# Requirement
Search term "columns": copy each line of the records that contains it.

# Data under study
----
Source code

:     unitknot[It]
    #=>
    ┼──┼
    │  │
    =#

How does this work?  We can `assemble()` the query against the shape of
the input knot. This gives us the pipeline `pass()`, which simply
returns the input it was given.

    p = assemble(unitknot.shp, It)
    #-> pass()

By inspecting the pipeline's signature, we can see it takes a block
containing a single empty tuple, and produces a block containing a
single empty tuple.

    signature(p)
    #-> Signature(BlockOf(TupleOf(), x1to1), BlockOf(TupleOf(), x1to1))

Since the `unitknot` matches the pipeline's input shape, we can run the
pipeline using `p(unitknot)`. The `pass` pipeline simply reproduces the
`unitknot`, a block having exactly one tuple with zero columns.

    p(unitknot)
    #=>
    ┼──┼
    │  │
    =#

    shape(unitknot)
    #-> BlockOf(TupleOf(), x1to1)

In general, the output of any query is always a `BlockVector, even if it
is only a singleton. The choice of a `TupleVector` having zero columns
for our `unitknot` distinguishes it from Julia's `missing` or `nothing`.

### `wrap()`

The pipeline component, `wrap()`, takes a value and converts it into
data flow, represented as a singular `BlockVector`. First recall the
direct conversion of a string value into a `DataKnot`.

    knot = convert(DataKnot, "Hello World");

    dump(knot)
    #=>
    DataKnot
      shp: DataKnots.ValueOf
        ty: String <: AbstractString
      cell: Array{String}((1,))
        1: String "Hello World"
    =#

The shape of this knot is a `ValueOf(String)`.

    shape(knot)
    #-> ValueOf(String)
----
# Task output
`unitknot`, a block having exactly one tuple with zero columns.
is only a singleton. The choice of a `TupleVector` having zero columns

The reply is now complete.